____ Listed records

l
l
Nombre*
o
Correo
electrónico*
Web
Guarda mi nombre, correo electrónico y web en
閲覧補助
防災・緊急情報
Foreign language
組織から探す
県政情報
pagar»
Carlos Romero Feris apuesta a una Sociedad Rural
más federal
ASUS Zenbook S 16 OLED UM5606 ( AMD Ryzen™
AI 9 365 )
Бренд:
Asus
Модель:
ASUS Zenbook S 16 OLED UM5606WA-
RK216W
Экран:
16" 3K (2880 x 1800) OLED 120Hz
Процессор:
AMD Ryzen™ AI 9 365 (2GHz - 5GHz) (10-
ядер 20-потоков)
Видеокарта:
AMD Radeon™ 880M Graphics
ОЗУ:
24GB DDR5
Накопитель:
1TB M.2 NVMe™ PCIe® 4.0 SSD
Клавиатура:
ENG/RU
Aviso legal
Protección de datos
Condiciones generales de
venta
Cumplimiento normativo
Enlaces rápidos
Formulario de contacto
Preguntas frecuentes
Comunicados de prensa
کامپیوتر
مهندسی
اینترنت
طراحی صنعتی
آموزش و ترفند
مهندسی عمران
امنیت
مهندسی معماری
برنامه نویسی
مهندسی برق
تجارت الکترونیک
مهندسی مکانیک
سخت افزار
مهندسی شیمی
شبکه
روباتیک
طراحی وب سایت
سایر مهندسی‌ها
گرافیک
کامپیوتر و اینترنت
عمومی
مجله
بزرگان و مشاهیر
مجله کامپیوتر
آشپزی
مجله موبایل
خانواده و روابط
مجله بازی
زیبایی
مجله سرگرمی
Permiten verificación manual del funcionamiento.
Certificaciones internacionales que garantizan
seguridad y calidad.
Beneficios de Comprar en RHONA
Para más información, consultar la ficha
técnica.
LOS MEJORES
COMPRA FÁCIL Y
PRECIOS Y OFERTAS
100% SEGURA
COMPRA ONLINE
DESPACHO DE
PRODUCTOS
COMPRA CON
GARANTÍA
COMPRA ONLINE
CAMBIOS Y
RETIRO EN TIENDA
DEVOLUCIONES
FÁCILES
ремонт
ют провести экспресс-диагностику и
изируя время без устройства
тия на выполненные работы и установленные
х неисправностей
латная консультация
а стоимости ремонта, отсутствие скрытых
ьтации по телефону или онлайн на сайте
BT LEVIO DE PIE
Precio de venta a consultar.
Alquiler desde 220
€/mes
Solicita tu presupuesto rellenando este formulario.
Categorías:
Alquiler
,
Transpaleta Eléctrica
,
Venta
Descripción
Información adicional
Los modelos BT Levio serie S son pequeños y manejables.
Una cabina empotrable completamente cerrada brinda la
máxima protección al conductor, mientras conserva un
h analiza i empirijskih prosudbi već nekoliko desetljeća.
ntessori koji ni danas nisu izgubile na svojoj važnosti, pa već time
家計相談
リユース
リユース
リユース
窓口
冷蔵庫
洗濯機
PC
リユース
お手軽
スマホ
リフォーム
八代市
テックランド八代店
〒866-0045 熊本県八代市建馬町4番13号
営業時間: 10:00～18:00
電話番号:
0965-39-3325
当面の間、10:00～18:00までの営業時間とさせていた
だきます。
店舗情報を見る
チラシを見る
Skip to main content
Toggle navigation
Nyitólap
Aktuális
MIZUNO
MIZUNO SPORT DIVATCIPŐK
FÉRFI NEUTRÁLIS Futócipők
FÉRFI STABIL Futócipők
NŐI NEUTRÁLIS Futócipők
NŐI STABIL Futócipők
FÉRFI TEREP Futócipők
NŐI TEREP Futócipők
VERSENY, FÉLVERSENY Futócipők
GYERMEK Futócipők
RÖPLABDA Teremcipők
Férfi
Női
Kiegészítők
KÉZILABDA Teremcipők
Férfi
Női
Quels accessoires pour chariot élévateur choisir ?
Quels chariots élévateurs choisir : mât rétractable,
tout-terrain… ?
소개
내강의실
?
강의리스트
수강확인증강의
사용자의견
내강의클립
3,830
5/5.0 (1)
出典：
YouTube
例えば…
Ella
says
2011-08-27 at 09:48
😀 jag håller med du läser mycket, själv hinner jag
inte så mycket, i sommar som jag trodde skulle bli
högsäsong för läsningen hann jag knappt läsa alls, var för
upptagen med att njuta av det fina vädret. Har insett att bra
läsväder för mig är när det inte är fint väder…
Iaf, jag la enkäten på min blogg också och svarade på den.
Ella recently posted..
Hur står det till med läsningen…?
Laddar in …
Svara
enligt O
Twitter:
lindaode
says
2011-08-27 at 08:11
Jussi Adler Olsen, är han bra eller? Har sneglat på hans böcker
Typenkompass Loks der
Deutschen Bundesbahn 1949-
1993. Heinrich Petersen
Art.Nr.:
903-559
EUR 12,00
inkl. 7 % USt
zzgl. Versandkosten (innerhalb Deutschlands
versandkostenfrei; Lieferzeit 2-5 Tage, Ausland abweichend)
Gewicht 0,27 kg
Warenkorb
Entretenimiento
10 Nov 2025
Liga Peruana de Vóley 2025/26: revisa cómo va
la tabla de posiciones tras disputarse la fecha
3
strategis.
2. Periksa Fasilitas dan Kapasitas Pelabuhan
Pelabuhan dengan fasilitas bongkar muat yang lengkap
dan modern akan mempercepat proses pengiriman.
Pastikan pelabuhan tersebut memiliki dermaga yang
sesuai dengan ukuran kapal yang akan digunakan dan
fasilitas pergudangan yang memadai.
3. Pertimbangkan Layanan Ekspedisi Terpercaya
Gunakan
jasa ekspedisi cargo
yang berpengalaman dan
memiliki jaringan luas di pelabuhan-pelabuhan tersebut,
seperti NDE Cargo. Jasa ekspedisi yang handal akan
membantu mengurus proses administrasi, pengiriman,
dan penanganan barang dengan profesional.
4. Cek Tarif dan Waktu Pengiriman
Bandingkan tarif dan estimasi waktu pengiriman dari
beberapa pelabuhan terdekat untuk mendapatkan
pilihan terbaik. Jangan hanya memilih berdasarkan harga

________

Reproduce the records verbatim, starting at the first line and continuing down to the line containing "Preguntas frecuentes", with both of those lines included.

l
l
Nombre*
o
Correo
electrónico*
Web
Guarda mi nombre, correo electrónico y web en
閲覧補助
防災・緊急情報
Foreign language
組織から探す
県政情報
pagar»
Carlos Romero Feris apuesta a una Sociedad Rural
más federal
ASUS Zenbook S 16 OLED UM5606 ( AMD Ryzen™
AI 9 365 )
Бренд:
Asus
Модель:
ASUS Zenbook S 16 OLED UM5606WA-
RK216W
Экран:
16" 3K (2880 x 1800) OLED 120Hz
Процессор:
AMD Ryzen™ AI 9 365 (2GHz - 5GHz) (10-
ядер 20-потоков)
Видеокарта:
AMD Radeon™ 880M Graphics
ОЗУ:
24GB DDR5
Накопитель:
1TB M.2 NVMe™ PCIe® 4.0 SSD
Клавиатура:
ENG/RU
Aviso legal
Protección de datos
Condiciones generales de
venta
Cumplimiento normativo
Enlaces rápidos
Formulario de contacto
Preguntas frecuentes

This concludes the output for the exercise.